Daniel Kolitz’s “The Goon Squad” reveals a community of men whose lives revolve around masturbating to online porn in pursuit of “goonstate”: a condition of total psychic collapse, a kind of orgasmic ego-death, achieved only by edging for hours or days. It is, uncannily, the same promise that Daedone offered, transcendence and becoming more than human through orgasm — even if the route there is vastly different. One gooner porn producer told Harper’s, “we humiliate them for the fact that gooning… is their sex life now. We encourage them not to have sex anymore, and to spend the rest of their lives spending money on femdom clips”. It is an unsavoury annihilation. As OneTaste wraps its pursuit in the language of surrender and female empowerment; gooners frame theirs as a kind of spiritualised self-destruction. Both, however, are children of the same parent ideology: that the body is a machine whose ecstasies can be pushed to their furthest limit, and that the limit itself is the point.

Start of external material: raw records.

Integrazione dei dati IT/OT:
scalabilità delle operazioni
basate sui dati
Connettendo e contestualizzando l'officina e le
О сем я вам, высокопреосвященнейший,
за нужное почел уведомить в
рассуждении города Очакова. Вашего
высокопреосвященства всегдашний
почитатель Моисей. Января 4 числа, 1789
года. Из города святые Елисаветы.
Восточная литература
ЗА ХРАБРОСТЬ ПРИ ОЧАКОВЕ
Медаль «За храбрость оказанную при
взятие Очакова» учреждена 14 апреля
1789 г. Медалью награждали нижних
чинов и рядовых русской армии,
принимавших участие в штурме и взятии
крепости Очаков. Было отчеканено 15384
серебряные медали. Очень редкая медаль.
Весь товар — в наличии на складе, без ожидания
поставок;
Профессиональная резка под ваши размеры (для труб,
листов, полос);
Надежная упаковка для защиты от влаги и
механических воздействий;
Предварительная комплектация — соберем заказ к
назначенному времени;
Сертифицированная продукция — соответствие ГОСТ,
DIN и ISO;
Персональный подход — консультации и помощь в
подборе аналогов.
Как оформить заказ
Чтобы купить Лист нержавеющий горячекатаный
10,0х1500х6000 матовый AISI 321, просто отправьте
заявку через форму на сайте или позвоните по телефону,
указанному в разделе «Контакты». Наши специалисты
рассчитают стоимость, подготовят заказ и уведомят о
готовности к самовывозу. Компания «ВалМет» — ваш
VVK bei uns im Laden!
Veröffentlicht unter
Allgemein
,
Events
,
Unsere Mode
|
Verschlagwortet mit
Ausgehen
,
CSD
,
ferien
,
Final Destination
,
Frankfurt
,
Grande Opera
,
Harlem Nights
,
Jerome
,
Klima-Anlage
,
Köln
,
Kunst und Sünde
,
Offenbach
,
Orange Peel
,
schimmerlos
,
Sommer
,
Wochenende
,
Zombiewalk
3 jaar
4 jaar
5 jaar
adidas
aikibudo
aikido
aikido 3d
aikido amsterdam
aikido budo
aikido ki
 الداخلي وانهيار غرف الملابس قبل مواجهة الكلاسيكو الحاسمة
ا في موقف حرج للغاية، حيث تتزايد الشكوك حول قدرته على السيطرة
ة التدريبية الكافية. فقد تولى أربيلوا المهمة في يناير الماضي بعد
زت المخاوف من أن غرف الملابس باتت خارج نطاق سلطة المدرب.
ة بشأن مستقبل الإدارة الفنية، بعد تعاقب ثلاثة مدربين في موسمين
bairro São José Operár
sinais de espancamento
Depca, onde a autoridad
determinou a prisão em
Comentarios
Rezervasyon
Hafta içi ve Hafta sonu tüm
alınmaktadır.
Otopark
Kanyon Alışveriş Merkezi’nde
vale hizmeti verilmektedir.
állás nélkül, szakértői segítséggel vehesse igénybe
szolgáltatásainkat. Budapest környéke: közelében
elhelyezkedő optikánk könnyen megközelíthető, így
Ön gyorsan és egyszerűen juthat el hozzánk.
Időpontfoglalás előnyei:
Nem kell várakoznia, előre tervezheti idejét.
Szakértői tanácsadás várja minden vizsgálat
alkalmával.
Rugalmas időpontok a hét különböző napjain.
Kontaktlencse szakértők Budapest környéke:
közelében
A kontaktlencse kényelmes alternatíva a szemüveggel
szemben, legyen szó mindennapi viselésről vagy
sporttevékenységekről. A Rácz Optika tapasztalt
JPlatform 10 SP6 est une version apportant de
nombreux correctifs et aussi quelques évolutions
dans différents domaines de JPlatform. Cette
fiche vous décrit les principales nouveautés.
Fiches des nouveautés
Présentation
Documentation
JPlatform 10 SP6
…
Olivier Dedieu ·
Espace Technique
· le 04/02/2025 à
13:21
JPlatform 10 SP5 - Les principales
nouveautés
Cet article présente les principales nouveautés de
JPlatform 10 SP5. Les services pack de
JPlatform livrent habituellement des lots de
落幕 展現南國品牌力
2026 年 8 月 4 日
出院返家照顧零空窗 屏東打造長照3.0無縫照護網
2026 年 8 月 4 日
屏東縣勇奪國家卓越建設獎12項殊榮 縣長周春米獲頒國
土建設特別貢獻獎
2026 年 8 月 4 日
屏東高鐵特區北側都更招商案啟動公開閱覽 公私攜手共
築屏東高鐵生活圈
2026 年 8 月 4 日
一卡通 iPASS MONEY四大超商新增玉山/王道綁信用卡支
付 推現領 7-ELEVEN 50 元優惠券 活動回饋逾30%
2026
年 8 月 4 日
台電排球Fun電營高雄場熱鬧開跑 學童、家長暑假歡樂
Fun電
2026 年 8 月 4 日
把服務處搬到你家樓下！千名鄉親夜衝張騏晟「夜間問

Huet, wary of the word “cult,” offers a definition anyway: groups that “present an overarching belief system that proclaims itself the singular answer to all the big questions. Non-adherents are to be pitied, avoided, feared”. It is a neat description of OneTaste. It is an even neater description of Big Tech.
If Daedone’s conviction offers any clarity at all, it’s only that her empire was just a preview. A small, garish shard of the overwhelming technological machinery that now governs the world’s desires. We talk about OneTaste as if it were an outlier, a freakish aberration in the sexual landscape, but the truth is far harder to face. Daedone didn’t invent a new darkness, she made disturbingly visible what Silicon Valley had already been teaching us — that intimacy is a product, that bodies are interfaces, and that desire is a system to be optimised and scaled.
Gooners chasing ego-death through endless tabs of porn; influencers selling pseudo-intimacy on subscription; AI girlfriends engineered to be tireless, compliant, and always online; sex itself stripped of reciprocity and rebuilt as a productivity tool. All of it belongs to the same world that OneTaste was built on. Big Tech didn’t just corrupt our sense of privacy, or community, or attention. It corrupted our sense of what sex is for.
Daedone’s downfall makes an easy morality tale: a manipulative guru, a predatory pseudo-feminist brand, a group of traumatised followers. But just as disturbing a story is the one Huet’s book gestures toward: that OneTaste wasn’t a deviation from the world Silicon Valley was building, but a mirror of it. A prototype of the future of sex. A reminder that the extremes we fear are often just the logical conclusions of norms we already live inside.